🤖 AI Summary
This work addresses the limitation of existing Retrieval-Augmented Generation (RAG) evaluation methods, which predominantly focus on final answer quality and lack fine-grained assessment of individual evidence contributions during reasoning. The authors propose CUE-R, a novel framework that introduces lightweight intervention mechanisms—REMOVE, REPLACE, and DUPLICATE—to quantify the operational utility of evidence along four dimensions: correctness, proxy faithfulness, confidence error, and behavioral trajectory shift. This approach moves beyond answer-centric evaluation paradigms and reveals non-additive interaction effects among multi-hop evidence. Experiments on HotpotQA and 2WikiMultihopQA demonstrate that REMOVE and REPLACE significantly degrade performance and induce behavioral shifts, while DUPLICATE, though redundant, is not neutral; moreover, jointly removing multi-hop evidence causes performance degradation far exceeding that of single-evidence removal.
📝 Abstract
As language models shift from single-shot answer generation toward multi-step reasoning that retrieves and consumes evidence mid-inference, evaluating the role of individual retrieved items becomes more important. Existing RAG evaluation typically targets final-answer quality, citation faithfulness, or answer-level attribution, but none of these directly targets the intervention-based, per-evidence-item utility view we study here. We introduce CUE-R, a lightweight intervention-based framework for measuring per-evidence-item operational utility in single-shot RAG using shallow observable retrieval-use traces. CUE-R perturbs individual evidence items via REMOVE, REPLACE, and DUPLICATE operators, then measures changes along three utility axes (correctness, proxy-based grounding faithfulness, and confidence error) plus a trace-divergence signal.
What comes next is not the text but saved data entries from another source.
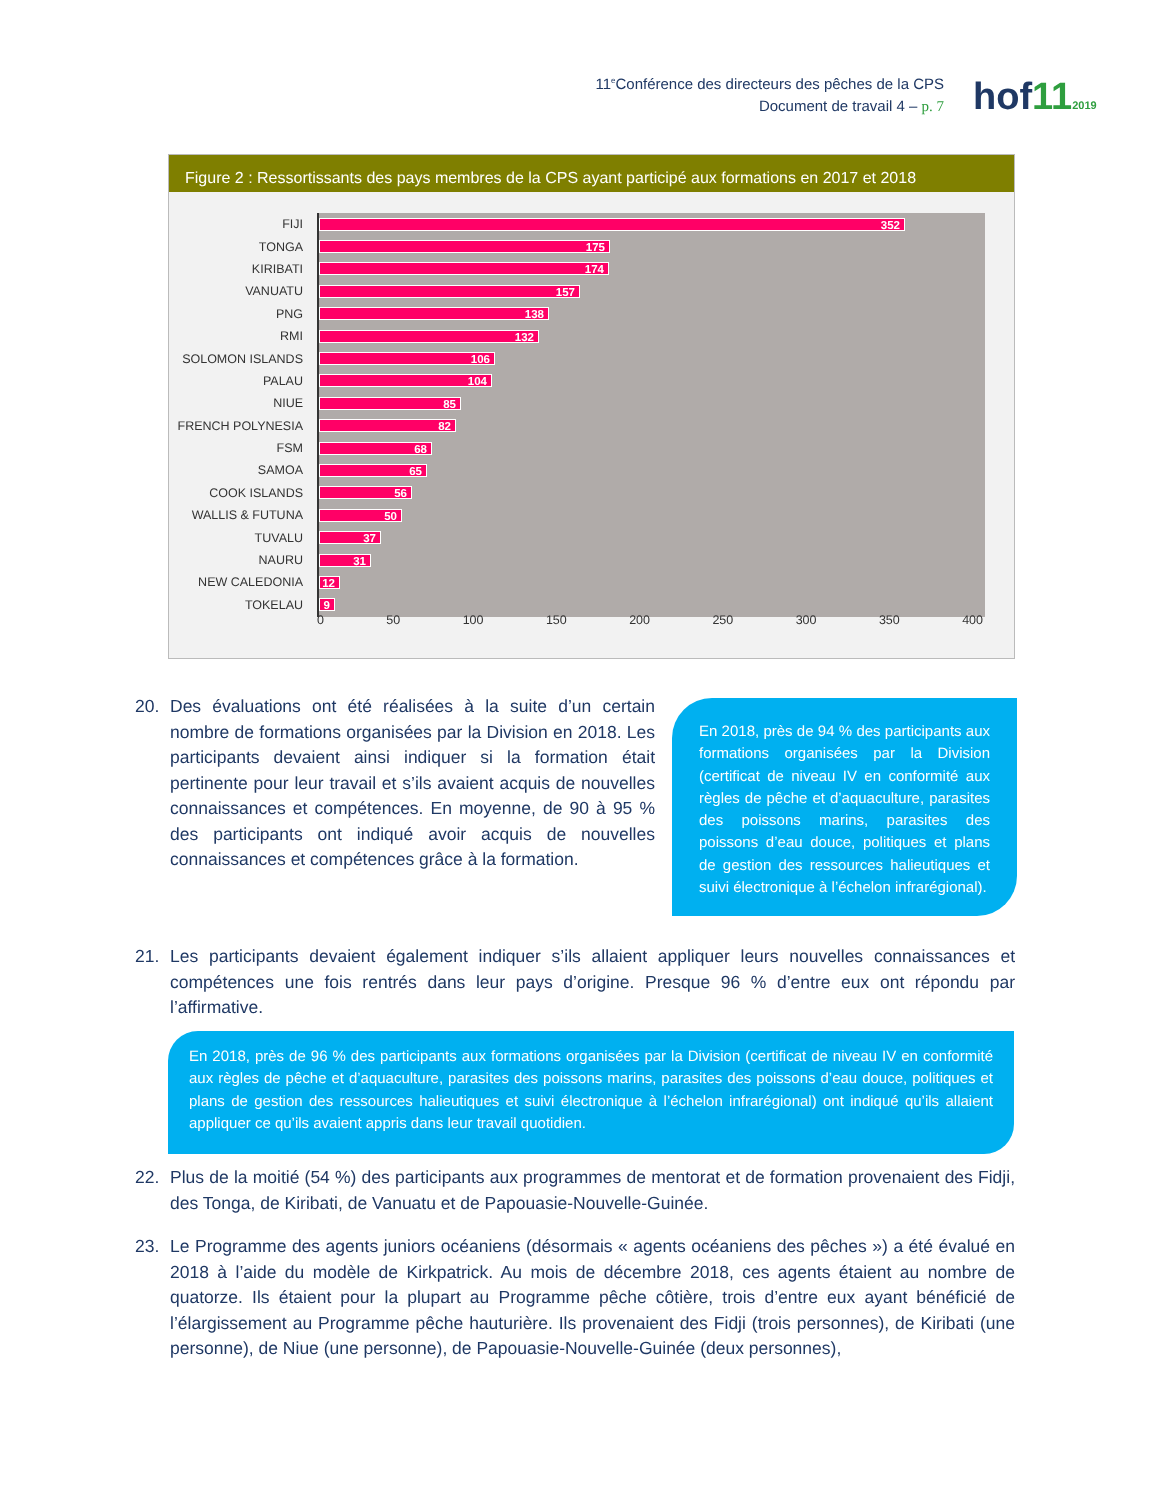11<sup>e</sup>Conférence des directeurs des pêches de la CPS
Document de travail 4 – p. 7
hof112019
Figure 2 : Ressortissants des pays membres de la CPS ayant participé aux formations en 2017 et 2018
FIJI
352
TONGA
175
KIRIBATI
174
VANUATU
157
PNG
138
RMI
132
SOLOMON ISLANDS
106
PALAU
104
NIUE
85
FRENCH POLYNESIA
82
FSM
68
SAMOA
65
COOK ISLANDS
56
WALLIS & FUTUNA
50
TUVALU
37
NAURU
31
NEW CALEDONIA
12
TOKELAU
9
0 50 100 150 200 250 300 350 400
20. Des évaluations ont été réalisées à la suite d’un certain nombre de formations organisées par la Division en 2018. Les participants devaient ainsi indiquer si la formation était pertinente pour leur travail et s’ils avaient acquis de nouvelles connaissances et compétences. En moyenne, de 90 à 95 % des participants ont indiqué avoir acquis de nouvelles connaissances et compétences grâce à la formation.
En 2018, près de 94 % des participants aux formations organisées par la Division (certificat de niveau IV en conformité aux règles de pêche et d’aquaculture, parasites des poissons marins, parasites des poissons d’eau douce, politiques et plans de gestion des ressources halieutiques et suivi électronique à l’échelon infrarégional).
21. Les participants devaient également indiquer s’ils allaient appliquer leurs nouvelles connaissances et compétences une fois rentrés dans leur pays d’origine. Presque 96 % d’entre eux ont répondu par l’affirmative.
En 2018, près de 96 % des participants aux formations organisées par la Division (certificat de niveau IV en conformité aux règles de pêche et d’aquaculture, parasites des poissons marins, parasites des poissons d’eau douce, politiques et plans de gestion des ressources halieutiques et suivi électronique à l’échelon infrarégional) ont indiqué qu’ils allaient appliquer ce qu’ils avaient appris dans leur travail quotidien.
22. Plus de la moitié (54 %) des participants aux programmes de mentorat et de formation provenaient des Fidji, des Tonga, de Kiribati, de Vanuatu et de Papouasie-Nouvelle-Guinée.
23. Le Programme des agents juniors océaniens (désormais « agents océaniens des pêches ») a été évalué en 2018 à l’aide du modèle de Kirkpatrick. Au mois de décembre 2018, ces agents étaient au nombre de quatorze. Ils étaient pour la plupart au Programme pêche côtière, trois d’entre eux ayant bénéficié de l’élargissement au Programme pêche hauturière. Ils provenaient des Fidji (trois personnes), de Kiribati (une personne), de Niue (une personne), de Papouasie-Nouvelle-Guinée (deux personnes),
We also outline an operational evidence-role taxonomy for interpreting intervention outcomes. Experiments on HotpotQA and 2WikiMultihopQA with Qwen-3 8B and GPT-5.2 reveal a consistent pattern: REMOVE and REPLACE substantially harm correctness and grounding while producing large trace shifts, whereas DUPLICATE is often answer-redundant yet not fully behaviorally neutral. A zero-retrieval control confirms that these effects arise from degradation of meaningful retrieval. A two-support ablation further shows that multi-hop evidence items can interact non-additively: removing both supports harms performance far more than either single removal. Our results suggest that answer-only evaluation misses important evidence effects and that intervention-based utility analysis is a practical complement for RAG evaluation.